▸ Exercise prompt: Summarize the text about Homole below in two sentences.

━━ Reading passage

The Zadní Hutisko Nature Monument is located at an elevation of between 813 and 855 meters on the southern slope of Homole, about 750 meters from the summit, covering an area of approximately 0.30 hectares. Established on 24 August 1982, it aims to protect unique rock and geological formations that remain from a historical quarry. It is accessible via a blue tourist trail and a blue cycling route near the Hrázová cesta road.

== Tourism ==

=== Hiking trails ===
The Czech Tourist Club has established one hiking trail that passes through the Homole area:

 Kosaře – Merta valley – Zadní Hutisko Nature Monument – Homole – Branka pass – Velká Jezerná – Hubertka – U Františkovy myslivny

=== Cycling and cross-country skiing trails ===
Three cycling trails have been marked on the slopes of Homole:

 Pod Ztracenými kameny – Pecný – Špičák – Jestřábí vrch – Branka pass – Homole – Vřesník – Dlouhé stráně – Mravenečník – Kozí hřbet – Čepel – Uhlířská cesta

 Mravenečník – Kamenec – Dlouhé stráně – Vřesník – Homole – Vřesník – Dlouhé stráně – Mravenečník

 Pod Homolí – Vyhlídka – Branka pass

During snowy periods, these cycling trails double as cross-country skiing routes. However, no downhill skiing trails have been established on Homole.

━━━━
━━ Data extract

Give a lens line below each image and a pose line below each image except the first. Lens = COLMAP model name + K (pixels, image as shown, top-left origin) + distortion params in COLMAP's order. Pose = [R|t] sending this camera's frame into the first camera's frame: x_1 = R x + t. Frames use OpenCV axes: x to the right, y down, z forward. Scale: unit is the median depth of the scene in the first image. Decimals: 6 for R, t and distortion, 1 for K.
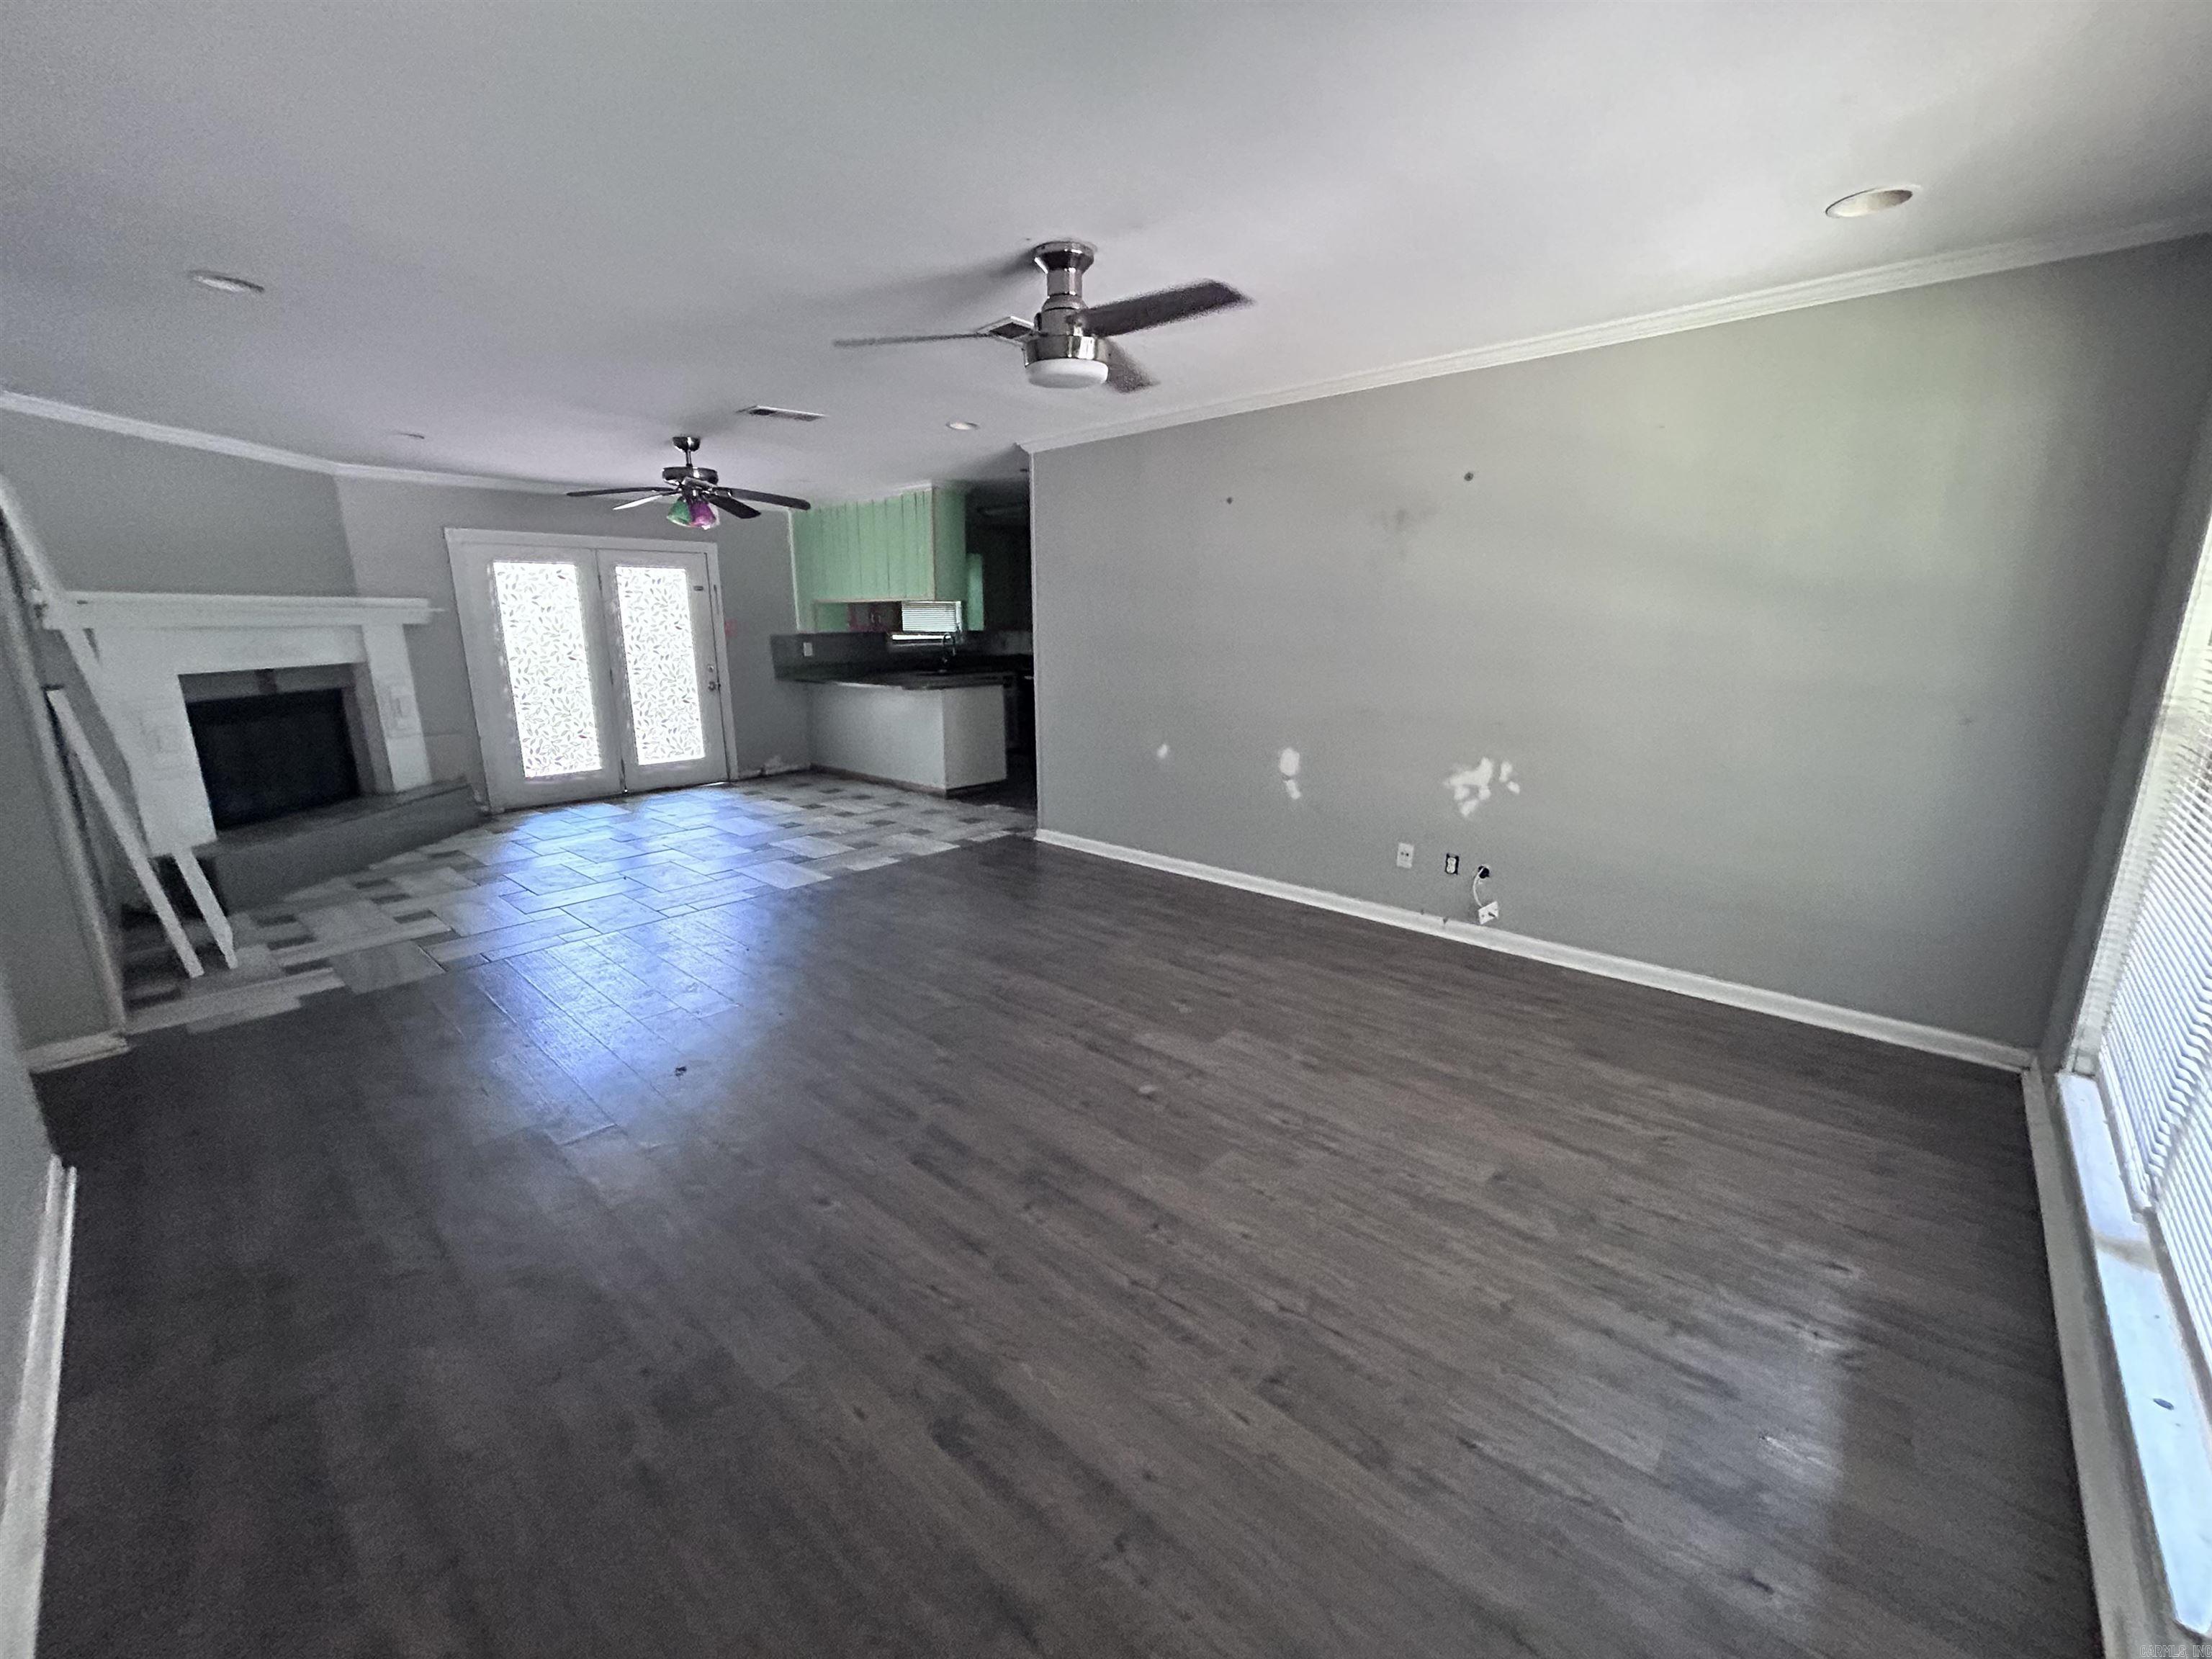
lens RADIAL K [[901.2, 0, 1106.0], [0, 901.2, 829.5], [0, 0, 1]] dist [-0.000050, 0.000077]
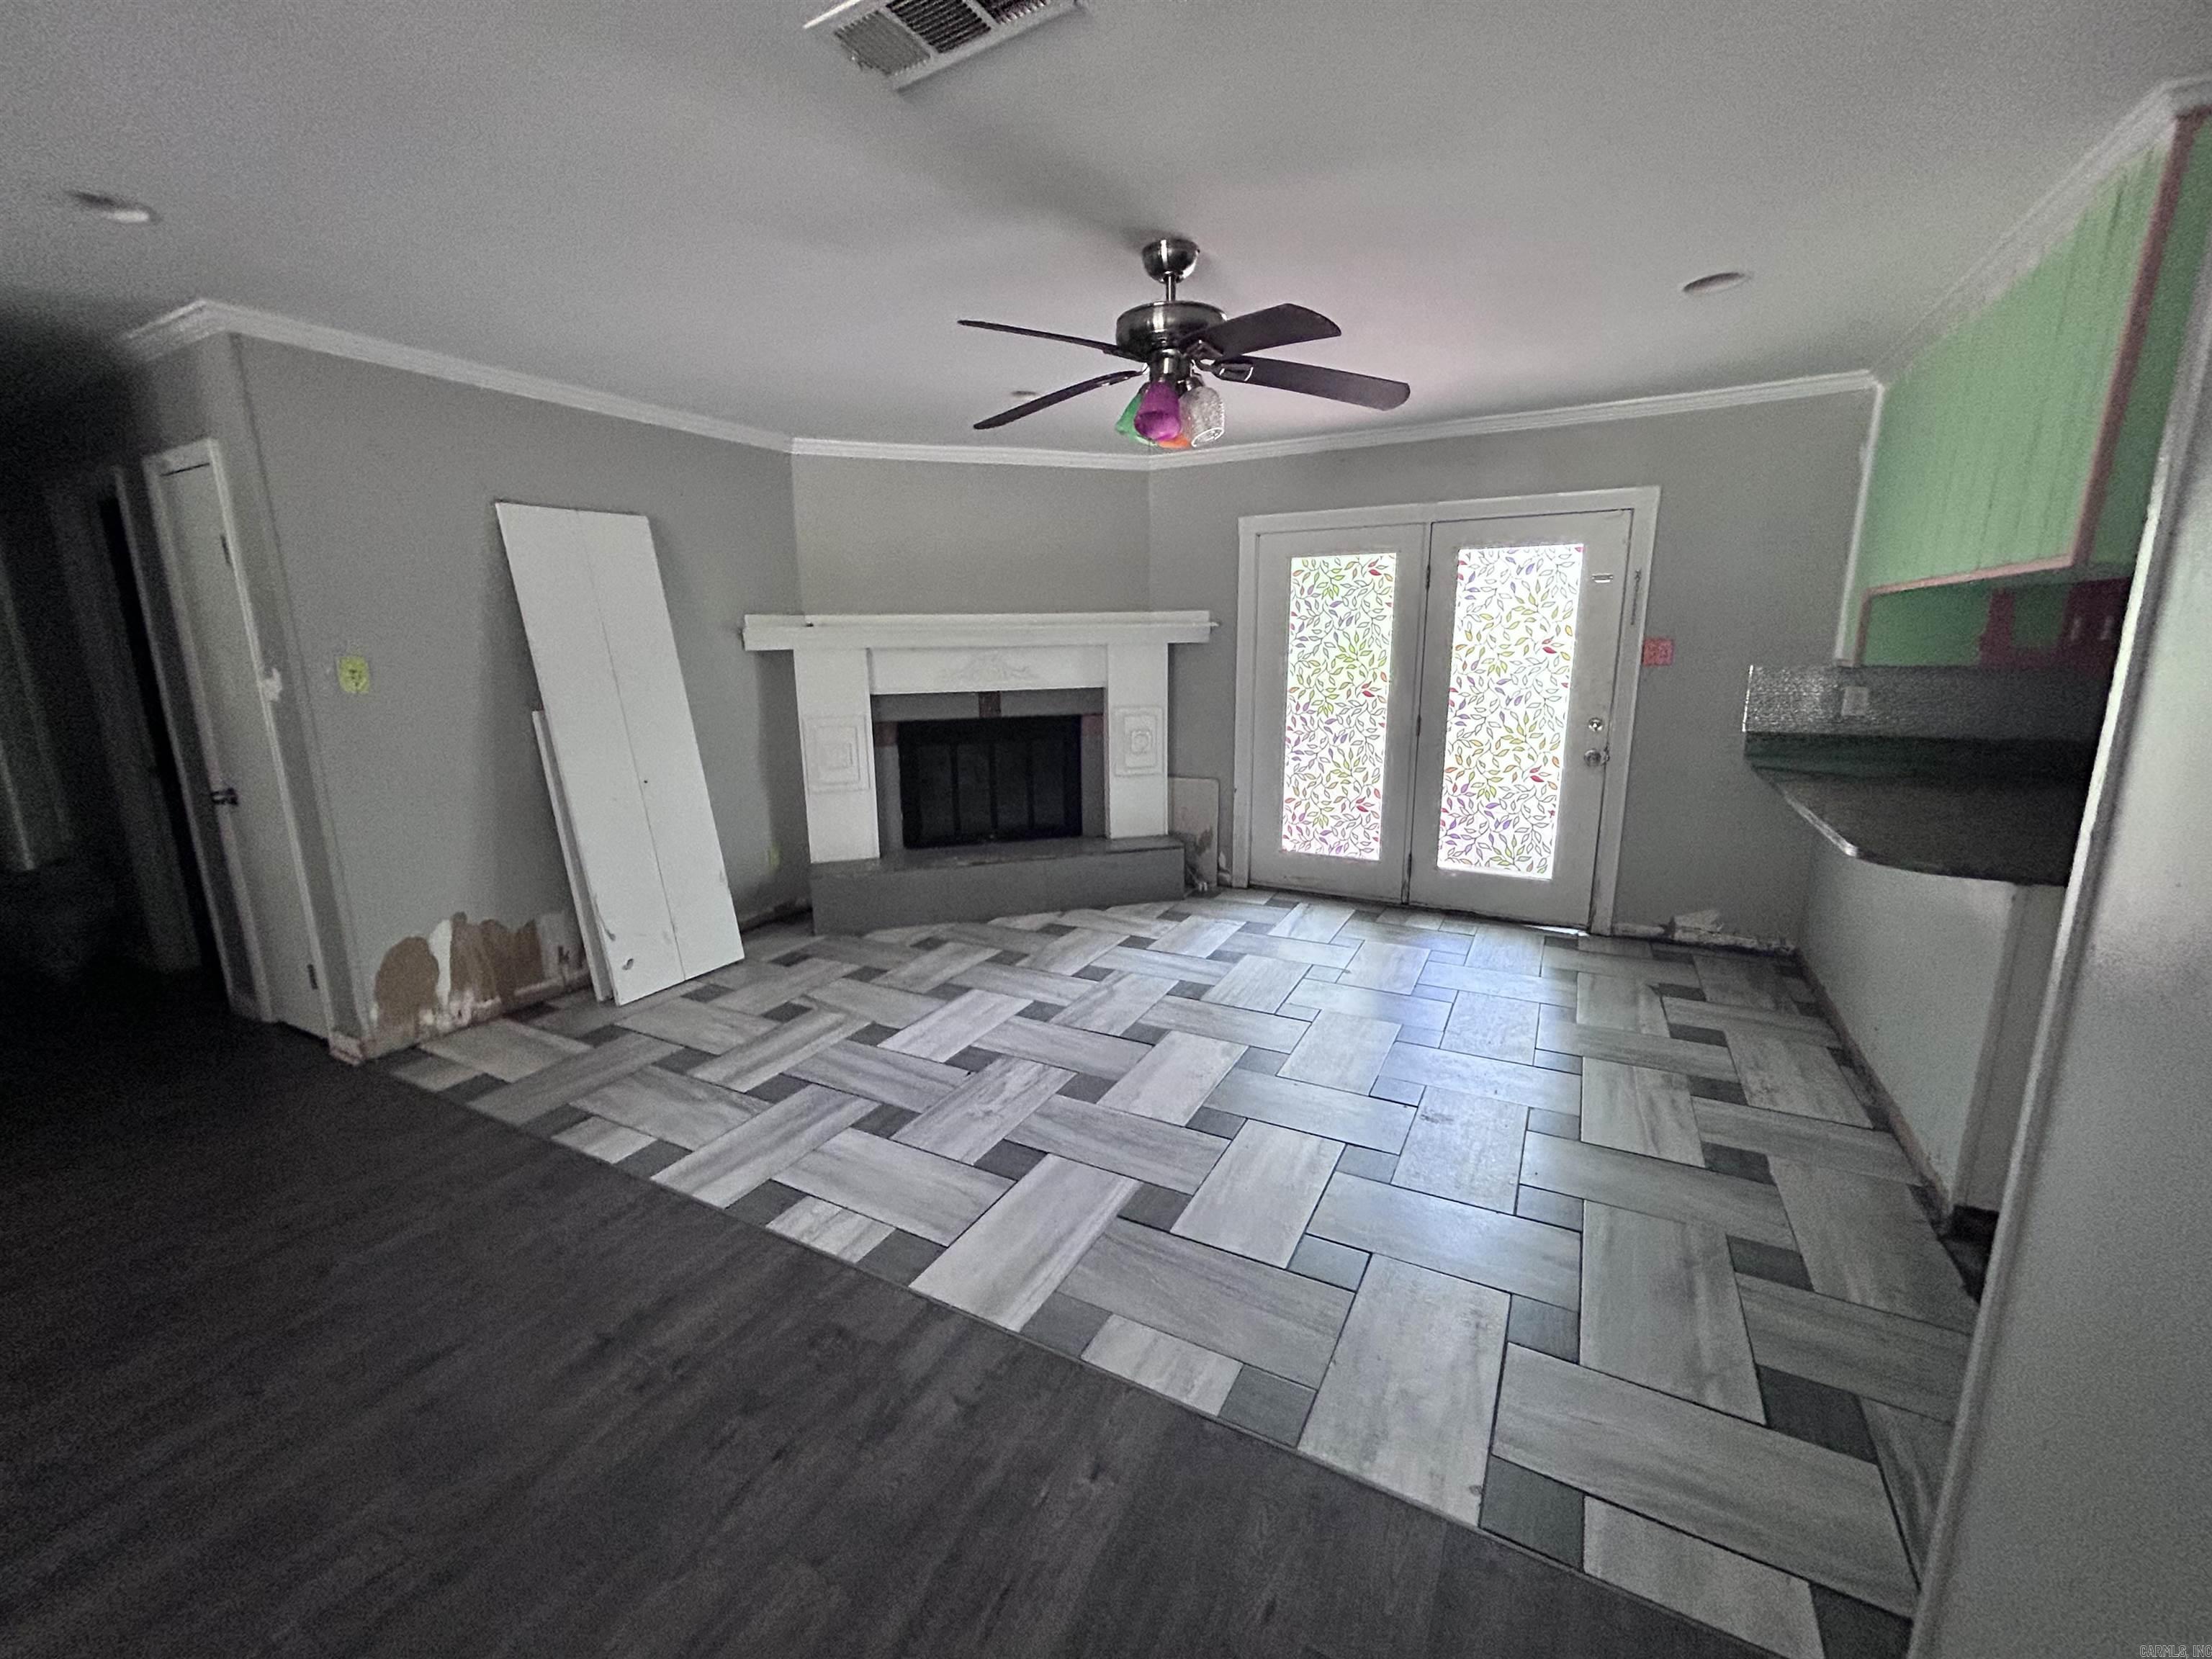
lens RADIAL K [[890.9, 0, 1099.7], [0, 890.9, 823.7], [0, 0, 1]] dist [-0.000770, 0.000024]
pose [[0.235065, 0.201290, -0.950908, 0.012227], [-0.213260, 0.965164, 0.151590, -0.171355], [0.948296, 0.167158, 0.269803, 0.717490]]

━━━━

▸ Answer to this problem: The Zadní Hutisko Nature Monument, about 0.30 hectares on the southern slope of Homole, was established on 24 August 1982 to protect rock and geological formations left from a historical quarry. One hiking trail and three cycling trails pass through the Homole area, and the cycling trails serve as cross-country skiing routes during snowy periods, though no downhill skiing trails have been established on Homole.